[quote="Young_Thinker, post:4, topic:205831"]
I would like to add ...
YT, this is a good point. Also, before the rise of the mendicant orders, it was natural that the secular clergy staffed the universities. There is nothing inimical with being bound to a diocese and also having an academic mission. For instance, it is likely that your diocesan seminary will need professors.
The problem is more of a question of likeliness, and I'm not sure that in America that diocesan priests have much of a chance of hitting a 'university track' by means of the diocesan priesthood.
Salve, dear friend.
Recently, I've been considering the priesthood (note: not necessarily brotherhood (monks)), but I am torn between diocesan priesthood or religious priesthood. I suppose it doesn't matter in the end as they both end to ordination, but I want to know what is most like me.
Oh, but it does matter in the end. Religious life and secular life are two different callings. Any religious order will want to know that you have a calling, not only to priestly life, but also to religious life. They are two distinct callings! You'll need to be able to account for both if you discern with a religious order.
To inflame your soul toward religious life... read St. Thomas Aquinas on what religious life is. He calls it a complete holocaust of the self to God.
So I was wondering: what are specific characteristics of religious orders (i.e. Dominicans, Jesuits, etc)?

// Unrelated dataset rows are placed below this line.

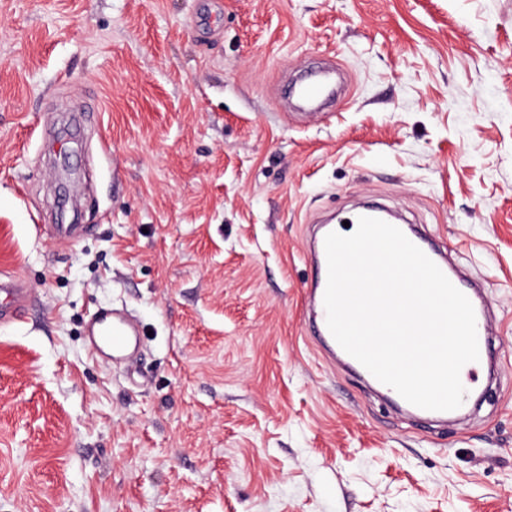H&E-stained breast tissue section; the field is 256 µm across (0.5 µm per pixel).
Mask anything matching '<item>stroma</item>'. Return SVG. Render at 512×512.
<instances>
[{
  "mask_svg": "<svg viewBox=\"0 0 512 512\" xmlns=\"http://www.w3.org/2000/svg\"><path fill=\"white\" fill-rule=\"evenodd\" d=\"M209 3L0 0V279L29 291L0 512H512V0ZM313 61L343 89L303 118L280 89ZM367 199L486 283L499 375L464 422L310 332L313 227ZM122 306L133 375L85 340Z\"/></svg>",
  "mask_w": 512,
  "mask_h": 512,
  "instance_id": "1",
  "label": "stroma"
}]
</instances>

The Dominicans are formally known as the Order of Preachers. Their charism is to spread sacred Truth, especially by preaching and teaching. The Dominicans live a life in communal prayer, including singing the office together. The Dominican motto-- or at least one of their mottoes-- is contemplare et contemplata aliis tradere, to contemplate and share the fruits of contemplation. The sense is that what one receives from God in prayer and study, one may then impart to souls who need it. At the center of the Dominican charism is zeal for souls who need to know God's saving truth and His mercy, and in which direction all of its religious life is aimed as a means to an end. Indeed, the Dominican constitutions made a unique provision in religious life-- dispensation from the rule may be granted for the sake of the mission.

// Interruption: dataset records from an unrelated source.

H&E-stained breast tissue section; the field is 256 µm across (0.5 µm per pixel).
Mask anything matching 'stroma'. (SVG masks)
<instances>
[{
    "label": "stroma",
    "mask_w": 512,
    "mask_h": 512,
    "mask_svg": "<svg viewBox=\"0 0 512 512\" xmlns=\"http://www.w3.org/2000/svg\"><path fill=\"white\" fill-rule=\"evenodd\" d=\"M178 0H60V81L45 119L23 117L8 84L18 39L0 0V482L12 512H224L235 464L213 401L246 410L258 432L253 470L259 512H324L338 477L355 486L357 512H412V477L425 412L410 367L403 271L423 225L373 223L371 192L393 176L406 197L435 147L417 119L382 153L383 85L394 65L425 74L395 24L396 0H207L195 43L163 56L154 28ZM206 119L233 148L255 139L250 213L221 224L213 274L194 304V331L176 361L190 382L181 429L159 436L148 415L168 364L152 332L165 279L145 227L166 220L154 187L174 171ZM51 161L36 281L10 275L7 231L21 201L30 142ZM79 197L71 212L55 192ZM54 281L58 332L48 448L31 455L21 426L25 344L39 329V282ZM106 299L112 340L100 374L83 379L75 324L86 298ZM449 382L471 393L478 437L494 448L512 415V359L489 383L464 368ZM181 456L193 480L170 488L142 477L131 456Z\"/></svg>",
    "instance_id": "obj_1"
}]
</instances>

The Society of Jesus is well known as a 'militant' or military order. Specifically so that it may be free to do whatever apostolate calls it, the Jesuits have no obligation to say the divine office in common. Their motto is ad majorem Dei gloriam, to the greater glory of God.
Both orders have had a strong presence in the universities since their inceptions.
Perhaps it'd help if I describe my interests and hobbies, to help narrow it down. I'm a scholar, and have always loved research (to the point of obsessiveness); I am double-majoring in History and Philosophy at a Liberal Arts college, and I tackle both topics with obsessive vigor. I love reading, deep thinking, and essentially anything metaphysical. Aristotle, Plato, St. Augustine, and St. Thomas Aquinas are those who have influenced me the most.
The Order of Preachers is St. Thomas's order. Give them a check out! I myself will be entering shortly, so give me a message in the next day or so if you'd like to ask me any questions. I'd like to hear where you go to college.
You should pick up a book or two on the Dominicans. Sr. Mary Jean Dorcy O.P. wrote a few good books which are still in print on the Dominicans... try St. Dominic which recounts Dominic and the early Order, and perhaps "St. Dominic's Family." A good contemporary theological and history biography of St. Dominic, if you can find it, is Guy Bedouelle O.P., "St. Dominic: The Grace of the Word." (ISBN 978-0-89870-531-7). It's better if you're already familiar with the basic Dominican stories, like in Sr. Mary Jean Dorcy's books. If you can't find it anywhere, either buy a copy through the Dominican Nuns of Summit NJ website (highly recommended!), or talk with the vocation director of the Eastern Province of Dominican Friars.
"The Lives of the Brethren" is the classic, but unobtainable, compilation of the stories of the early order. Give it a read through! It's online at that link.
I may be saying something controversial here, but since your interest seems to be mostly philosophy and theology-- stick with the Dominicans. I know the Jesuits are well known for this as well, but at this point in time, you're sure to drink from the stream of the Church's tradition in Dominican theology. Believe me, when it comes to things like ethics and moral theology (for instance, the incomparable Servais Pinckaers O.P.), the Dominicans are holding more fast to the Church's tradition. Even when it comes to more traditional philosophy, I suspect you'll be more likely to get it from the Dominicans than from the Jesuits (but I'd love to be pleasantly surprised). Plus, the Dominicans have a university that is faithful to the Church's magisterium (see Providence College's recent inclusion on the "Newman" list of faithful schools), but the Jesuits are still recovering, despite their many universities, from the wackiness of the 60s, 70s and 80s.
Plus, it's easy to get an advanced degree in philosophy or theology from the Dominicans, if that's what you're in for. So don't worry too much about that.